2002 Denver Annual Meeting (October 27-30, 2002)

Paper No. 10
Presentation Time: 8:00 AM-12:00 PM


KABAN, Mikhail1, ARTEMIEVA, Irina2, SCHWINTZER, Peter1 and MOONEY, Walter D.3, (1)GeoForschungsZentrum, Potsdam, Germany, (2)EOST, Strasbourg, France, (3)U.S. Geol Survey, 345 Middlefield Rd. MS 977, Menlo Park, CA 94025, kaban@gfz-potsdam.de

We use gravity, thermal and seismic data to determine density of the continental roots and to estimate the effect of temperature and compositional variations in producing upper mantle density anomalies. Our analysis is based on the residual ‘mantle’ gravity and topography obtained by subtracting the effect of the crust from the observed values. We found that in situ lithospheric density differs notably between individual cratons, with the most dense lithosphere beneath Eurasia and the least dense - beneath South Africa. We calculate the effect of temperature in producing lithospheric density anomalies under cratons using temperature constrains based on interpretation of the heat flow data.
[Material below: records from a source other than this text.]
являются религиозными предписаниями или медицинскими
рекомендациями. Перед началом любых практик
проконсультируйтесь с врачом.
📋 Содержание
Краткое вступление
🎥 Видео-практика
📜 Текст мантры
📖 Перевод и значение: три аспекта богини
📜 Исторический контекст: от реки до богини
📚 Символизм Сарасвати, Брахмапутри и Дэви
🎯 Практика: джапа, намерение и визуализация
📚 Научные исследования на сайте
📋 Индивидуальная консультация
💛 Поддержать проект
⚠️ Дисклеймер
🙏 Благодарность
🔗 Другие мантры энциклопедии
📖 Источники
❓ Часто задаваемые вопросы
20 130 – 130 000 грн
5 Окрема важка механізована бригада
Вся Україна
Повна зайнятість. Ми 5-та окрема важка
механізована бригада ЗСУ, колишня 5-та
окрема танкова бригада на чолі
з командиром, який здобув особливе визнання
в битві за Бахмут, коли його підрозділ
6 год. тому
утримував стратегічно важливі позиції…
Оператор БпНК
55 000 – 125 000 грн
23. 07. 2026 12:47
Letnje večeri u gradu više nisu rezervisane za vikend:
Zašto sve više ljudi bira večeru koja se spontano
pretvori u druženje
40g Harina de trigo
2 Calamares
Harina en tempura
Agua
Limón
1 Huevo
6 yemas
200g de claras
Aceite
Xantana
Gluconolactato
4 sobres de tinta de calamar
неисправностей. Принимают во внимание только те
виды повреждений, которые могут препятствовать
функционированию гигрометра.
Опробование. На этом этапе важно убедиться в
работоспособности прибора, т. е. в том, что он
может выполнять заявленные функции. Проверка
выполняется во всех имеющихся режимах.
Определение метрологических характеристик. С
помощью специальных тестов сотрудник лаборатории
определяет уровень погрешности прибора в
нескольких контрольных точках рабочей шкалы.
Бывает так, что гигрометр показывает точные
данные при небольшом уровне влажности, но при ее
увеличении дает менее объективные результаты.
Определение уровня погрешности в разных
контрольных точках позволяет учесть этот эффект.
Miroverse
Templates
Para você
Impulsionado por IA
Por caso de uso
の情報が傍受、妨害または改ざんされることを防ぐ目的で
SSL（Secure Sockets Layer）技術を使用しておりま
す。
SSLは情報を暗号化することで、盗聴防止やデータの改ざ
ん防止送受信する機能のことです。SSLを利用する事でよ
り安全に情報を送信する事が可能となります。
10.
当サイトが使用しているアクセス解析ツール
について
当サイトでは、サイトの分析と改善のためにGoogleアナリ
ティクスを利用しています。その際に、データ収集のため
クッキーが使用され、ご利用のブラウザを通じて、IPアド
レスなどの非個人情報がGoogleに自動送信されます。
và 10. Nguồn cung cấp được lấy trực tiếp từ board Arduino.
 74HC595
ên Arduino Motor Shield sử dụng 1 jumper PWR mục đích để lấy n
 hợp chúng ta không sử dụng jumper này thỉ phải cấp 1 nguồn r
We found that differences in the thermal regime of the lithosphere between the cratons are compensated only for about 40% by compositional differences. This shows that there is not a simple compensation of thermal and compositional effects. One possible explanation of this phenomena may be suggested if we assume different stratification of temperatures and densities with depth: the uppermost part of the lithosphere is less dense due to a domination of the compositional effects and vice versa for the lower part. Finally we determine density variations under cratons that are due to differences in lithospheric composition. On the average the subcrustal density under the cratons found to be 50 kg/m3 (1.3%) less than under the ocean in the same T-P conditions and its variations are small between the cratons, typically within ±10 kg/m3.